What this task involves - Each entry below should be echoed exactly, with pictures omitted.

Start of Supplied data

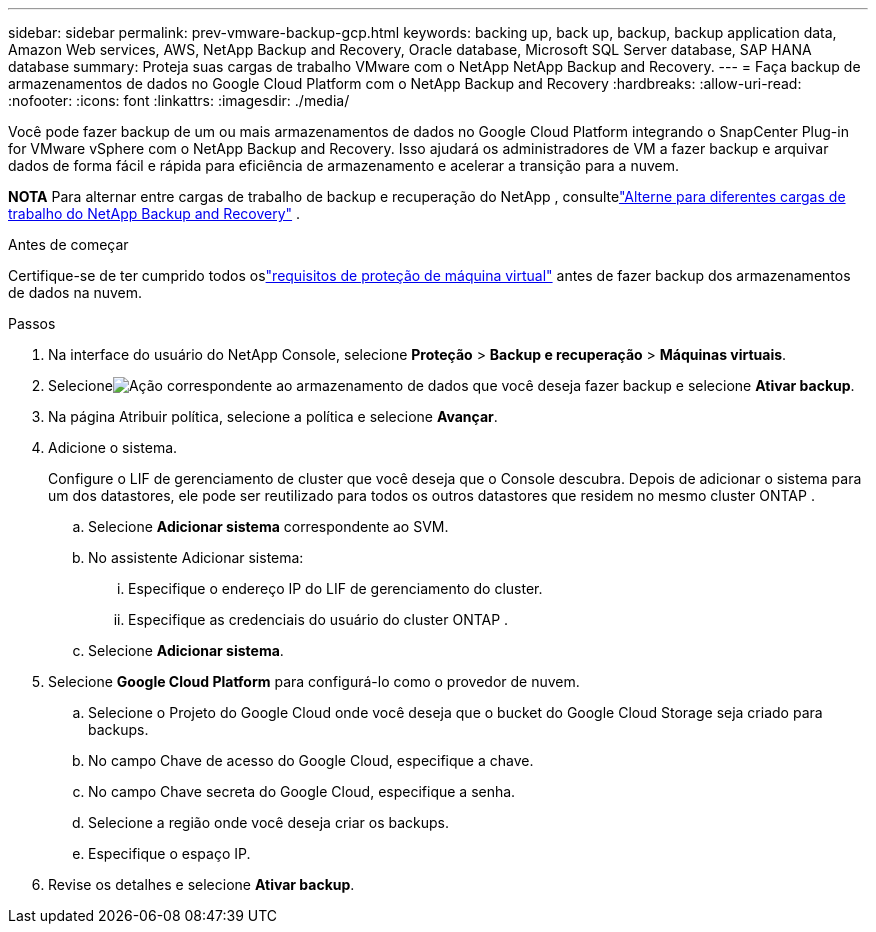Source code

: ---
sidebar: sidebar 
permalink: prev-vmware-backup-gcp.html 
keywords: backing up, back up, backup, backup application data, Amazon Web services, AWS, NetApp Backup and Recovery, Oracle database, Microsoft SQL Server database, SAP HANA database 
summary: Proteja suas cargas de trabalho VMware com o NetApp NetApp Backup and Recovery. 
---
= Faça backup de armazenamentos de dados no Google Cloud Platform com o NetApp Backup and Recovery
:hardbreaks:
:allow-uri-read: 
:nofooter: 
:icons: font
:linkattrs: 
:imagesdir: ./media/


[role="lead"]
Você pode fazer backup de um ou mais armazenamentos de dados no Google Cloud Platform integrando o SnapCenter Plug-in for VMware vSphere com o NetApp Backup and Recovery.  Isso ajudará os administradores de VM a fazer backup e arquivar dados de forma fácil e rápida para eficiência de armazenamento e acelerar a transição para a nuvem.

[]
====
*NOTA* Para alternar entre cargas de trabalho de backup e recuperação do NetApp , consultelink:br-start-switch-ui.html["Alterne para diferentes cargas de trabalho do NetApp Backup and Recovery"] .

====
.Antes de começar
Certifique-se de ter cumprido todos oslink:prev-vmware-prereqs.html["requisitos de proteção de máquina virtual"] antes de fazer backup dos armazenamentos de dados na nuvem.

.Passos
. Na interface do usuário do NetApp Console, selecione *Proteção* > *Backup e recuperação* > *Máquinas virtuais*.
. Selecioneimage:icon-action.png["Ação"] correspondente ao armazenamento de dados que você deseja fazer backup e selecione *Ativar backup*.
. Na página Atribuir política, selecione a política e selecione *Avançar*.
. Adicione o sistema.
+
Configure o LIF de gerenciamento de cluster que você deseja que o Console descubra.  Depois de adicionar o sistema para um dos datastores, ele pode ser reutilizado para todos os outros datastores que residem no mesmo cluster ONTAP .

+
.. Selecione *Adicionar sistema* correspondente ao SVM.
.. No assistente Adicionar sistema:
+
... Especifique o endereço IP do LIF de gerenciamento do cluster.
... Especifique as credenciais do usuário do cluster ONTAP .


.. Selecione *Adicionar sistema*.


. Selecione *Google Cloud Platform* para configurá-lo como o provedor de nuvem.
+
.. Selecione o Projeto do Google Cloud onde você deseja que o bucket do Google Cloud Storage seja criado para backups.
.. No campo Chave de acesso do Google Cloud, especifique a chave.
.. No campo Chave secreta do Google Cloud, especifique a senha.
.. Selecione a região onde você deseja criar os backups.
.. Especifique o espaço IP.


. Revise os detalhes e selecione *Ativar backup*.

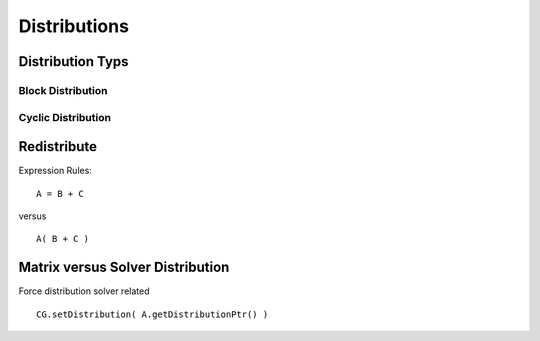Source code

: Distributions
=============

Distribution Typs
-----------------

Block Distribution
^^^^^^^^^^^^^^^^^^

.. image:: fileadmin/LAMA/json/_images/blockweise.png

Cyclic Distribution
^^^^^^^^^^^^^^^^^^^

.. image:: fileadmin/LAMA/json/_images/cyclic.png

Redistribute
------------

Expression Rules:

::

    A = B + C

versus

::  

    A( B + C )

Matrix versus Solver Distribution
---------------------------------

Force distribution solver related 

::

    CG.setDistribution( A.getDistributionPtr() )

End of Supplied data

Output of the exercise -
Source code

: ---
sidebar: sidebar 
permalink: prev-vmware-backup-gcp.html 
keywords: backing up, back up, backup, backup application data, Amazon Web services, AWS, NetApp Backup and Recovery, Oracle database, Microsoft SQL Server database, SAP HANA database 
summary: Proteja suas cargas de trabalho VMware com o NetApp NetApp Backup and Recovery. 
---
= Faça backup de armazenamentos de dados no Google Cloud Platform com o NetApp Backup and Recovery
:hardbreaks:
:allow-uri-read: 
:nofooter: 
:icons: font
:linkattrs: 
:imagesdir: ./media/


[role="lead"]
Você pode fazer backup de um ou mais armazenamentos de dados no Google Cloud Platform integrando o SnapCenter Plug-in for VMware vSphere com o NetApp Backup and Recovery.  Isso ajudará os administradores de VM a fazer backup e arquivar dados de forma fácil e rápida para eficiência de armazenamento e acelerar a transição para a nuvem.

[]
====
*NOTA* Para alternar entre cargas de trabalho de backup e recuperação do NetApp , consultelink:br-start-switch-ui.html["Alterne para diferentes cargas de trabalho do NetApp Backup and Recovery"] .

====
.Antes de começar
Certifique-se de ter cumprido todos oslink:prev-vmware-prereqs.html["requisitos de proteção de máquina virtual"] antes de fazer backup dos armazenamentos de dados na nuvem.

.Passos
. Na interface do usuário do NetApp Console, selecione *Proteção* > *Backup e recuperação* > *Máquinas virtuais*.
. Selecioneimage:icon-action.png["Ação"] correspondente ao armazenamento de dados que você deseja fazer backup e selecione *Ativar backup*.
. Na página Atribuir política, selecione a política e selecione *Avançar*.
. Adicione o sistema.
+
Configure o LIF de gerenciamento de cluster que você deseja que o Console descubra.  Depois de adicionar o sistema para um dos datastores, ele pode ser reutilizado para todos os outros datastores que residem no mesmo cluster ONTAP .

+
.. Selecione *Adicionar sistema* correspondente ao SVM.
.. No assistente Adicionar sistema:
+
... Especifique o endereço IP do LIF de gerenciamento do cluster.
... Especifique as credenciais do usuário do cluster ONTAP .


.. Selecione *Adicionar sistema*.


. Selecione *Google Cloud Platform* para configurá-lo como o provedor de nuvem.
+
.. Selecione o Projeto do Google Cloud onde você deseja que o bucket do Google Cloud Storage seja criado para backups.
.. No campo Chave de acesso do Google Cloud, especifique a chave.
.. No campo Chave secreta do Google Cloud, especifique a senha.
.. Selecione a região onde você deseja criar os backups.
.. Especifique o espaço IP.


. Revise os detalhes e selecione *Ativar backup*.

Source code

: Distributions
=============

Distribution Typs
-----------------

Block Distribution
^^^^^^^^^^^^^^^^^^

.. image:: fileadmin/LAMA/json/_images/blockweise.png

Cyclic Distribution
^^^^^^^^^^^^^^^^^^^

.. image:: fileadmin/LAMA/json/_images/cyclic.png

Redistribute
------------

Expression Rules:

::

    A = B + C

versus

::  

    A( B + C )

Matrix versus Solver Distribution
---------------------------------

Force distribution solver related 

::

    CG.setDistribution( A.getDistributionPtr() )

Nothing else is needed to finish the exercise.